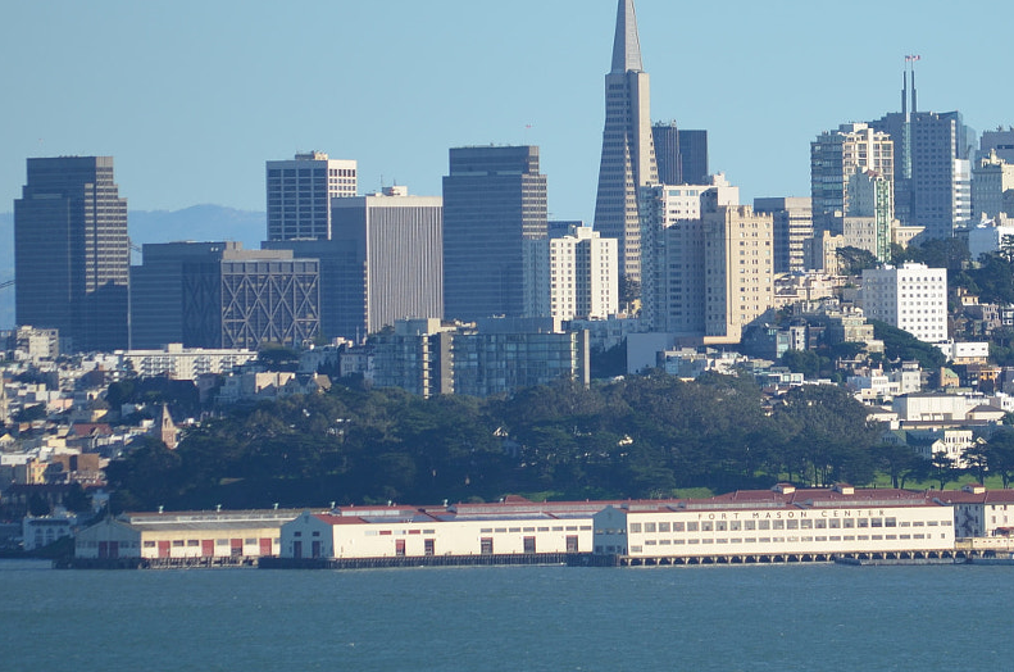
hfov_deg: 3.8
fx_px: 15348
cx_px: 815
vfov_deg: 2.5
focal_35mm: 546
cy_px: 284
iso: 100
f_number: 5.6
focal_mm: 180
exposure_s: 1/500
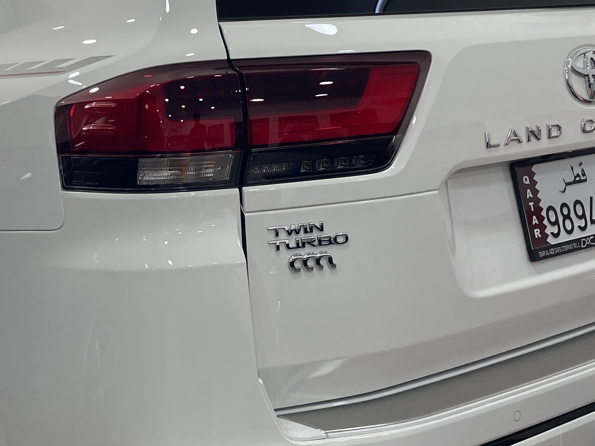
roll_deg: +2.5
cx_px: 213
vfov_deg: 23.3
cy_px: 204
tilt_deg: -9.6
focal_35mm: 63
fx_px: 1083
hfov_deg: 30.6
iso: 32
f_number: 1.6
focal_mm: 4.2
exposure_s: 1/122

********

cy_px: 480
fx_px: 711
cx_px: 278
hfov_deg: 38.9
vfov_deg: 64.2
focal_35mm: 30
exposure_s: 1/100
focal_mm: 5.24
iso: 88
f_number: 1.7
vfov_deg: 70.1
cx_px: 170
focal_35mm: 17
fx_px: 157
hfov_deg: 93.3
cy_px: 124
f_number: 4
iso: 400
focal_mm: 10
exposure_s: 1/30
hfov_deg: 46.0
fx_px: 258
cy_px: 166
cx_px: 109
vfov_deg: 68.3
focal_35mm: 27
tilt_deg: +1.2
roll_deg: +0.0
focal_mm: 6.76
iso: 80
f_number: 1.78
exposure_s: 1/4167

********

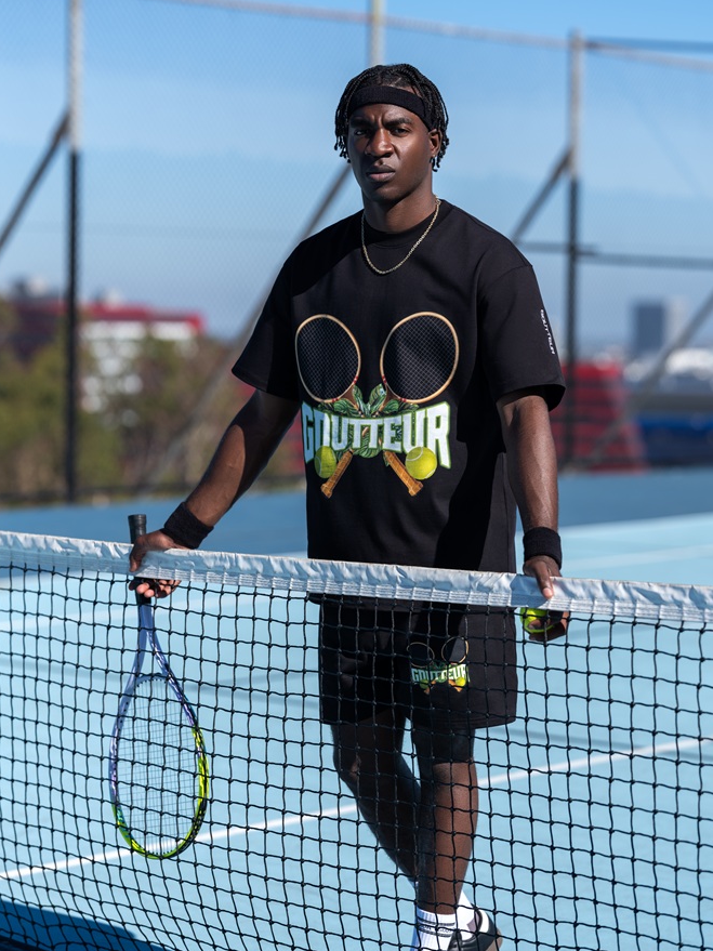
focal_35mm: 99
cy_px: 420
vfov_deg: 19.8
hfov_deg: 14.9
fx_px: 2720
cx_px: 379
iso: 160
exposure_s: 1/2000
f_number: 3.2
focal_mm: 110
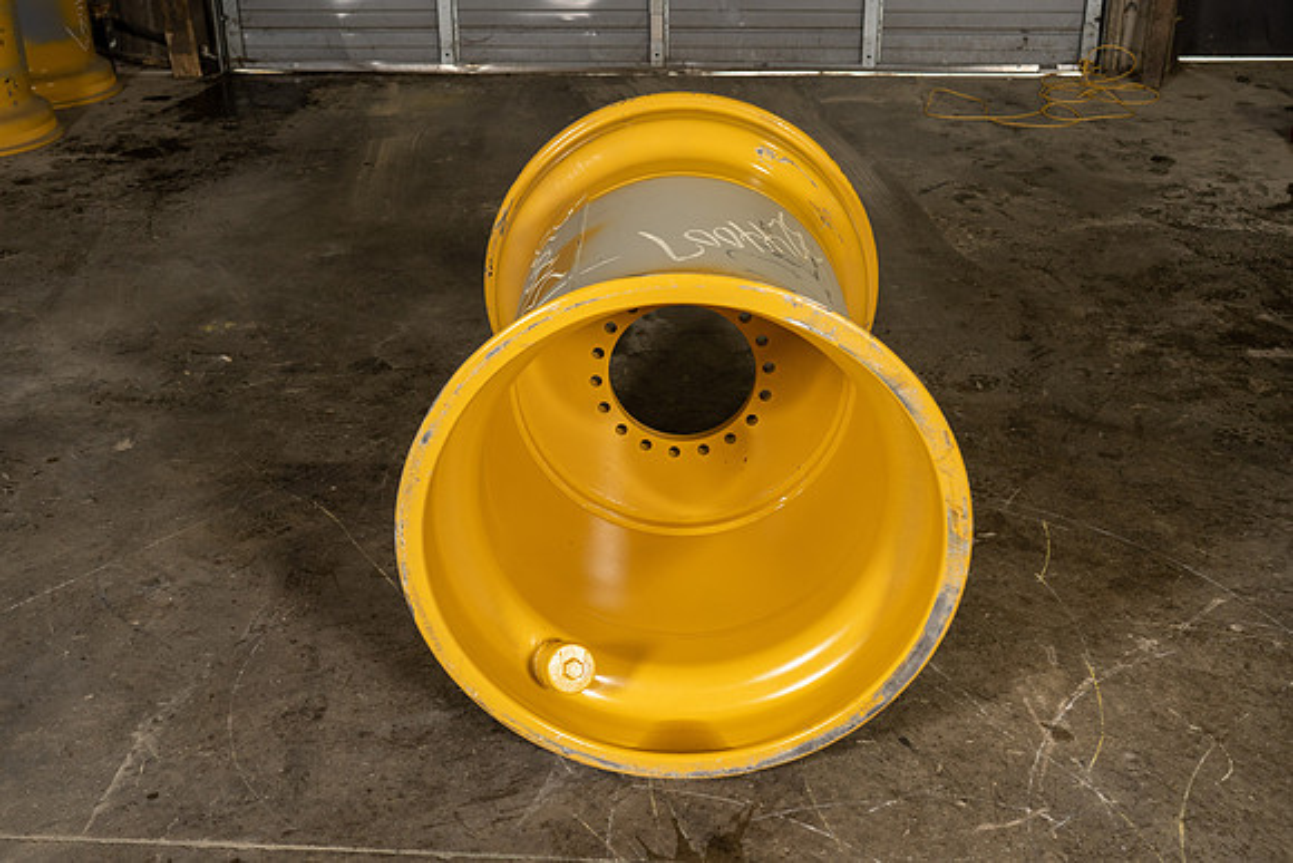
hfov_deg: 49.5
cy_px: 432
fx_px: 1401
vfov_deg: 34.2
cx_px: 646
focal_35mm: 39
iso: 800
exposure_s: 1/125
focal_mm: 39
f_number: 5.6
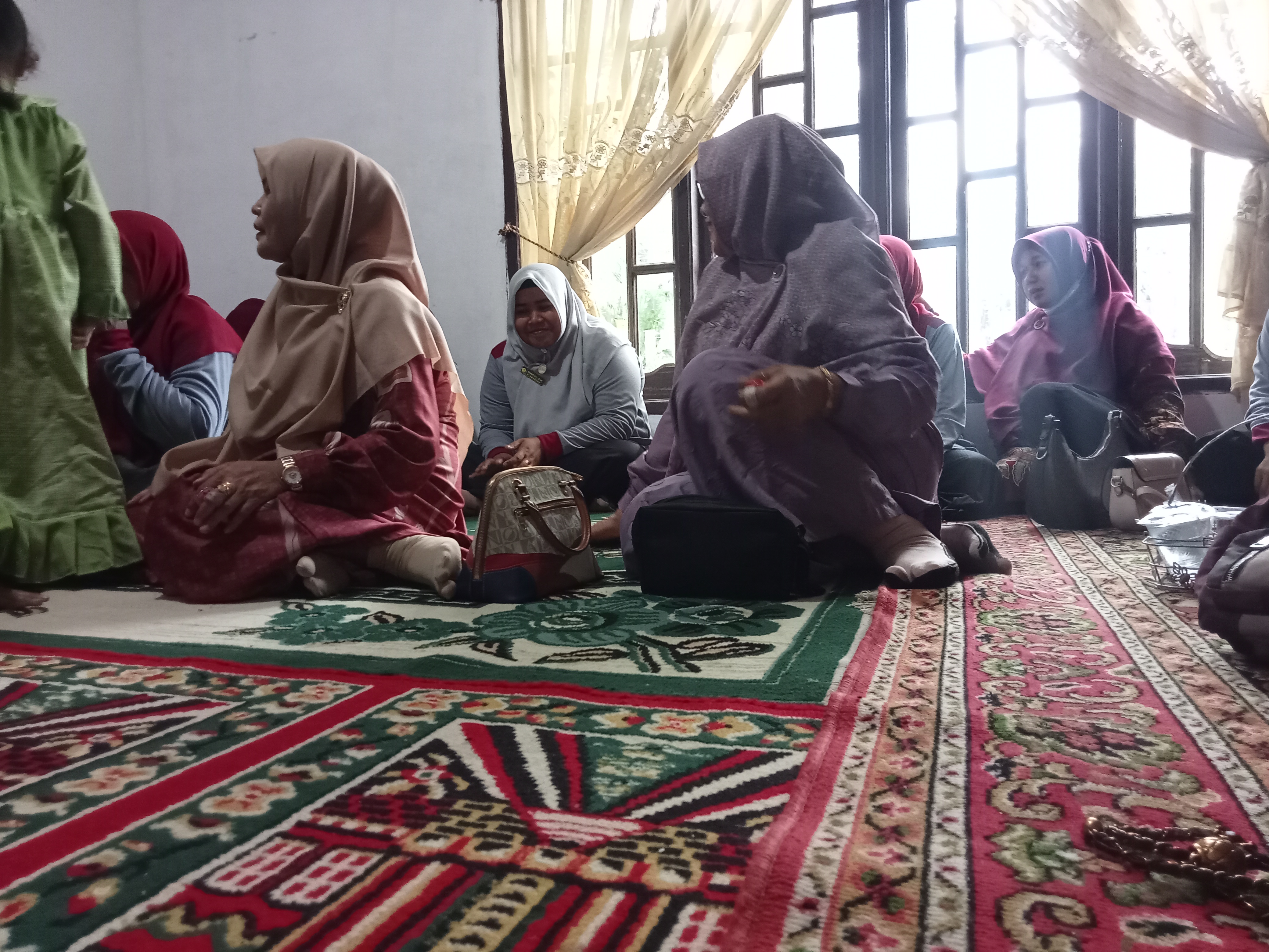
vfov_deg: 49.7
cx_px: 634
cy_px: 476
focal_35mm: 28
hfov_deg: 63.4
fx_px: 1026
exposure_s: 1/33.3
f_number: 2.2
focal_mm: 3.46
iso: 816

********

→ **Task to carry out**
Your task is to copy only the lines above starting at the one containing "hfov_deg: 3.8" and ending at the one containing "exposure_s: 1/122". Copy them exactly, both ends included, and omit the pictures.

→ **Finished task**
hfov_deg: 3.8
fx_px: 15348
cx_px: 815
vfov_deg: 2.5
focal_35mm: 546
cy_px: 284
iso: 100
f_number: 5.6
focal_mm: 180
exposure_s: 1/500
roll_deg: +2.5
cx_px: 213
vfov_deg: 23.3
cy_px: 204
tilt_deg: -9.6
focal_35mm: 63
fx_px: 1083
hfov_deg: 30.6
iso: 32
f_number: 1.6
focal_mm: 4.2
exposure_s: 1/122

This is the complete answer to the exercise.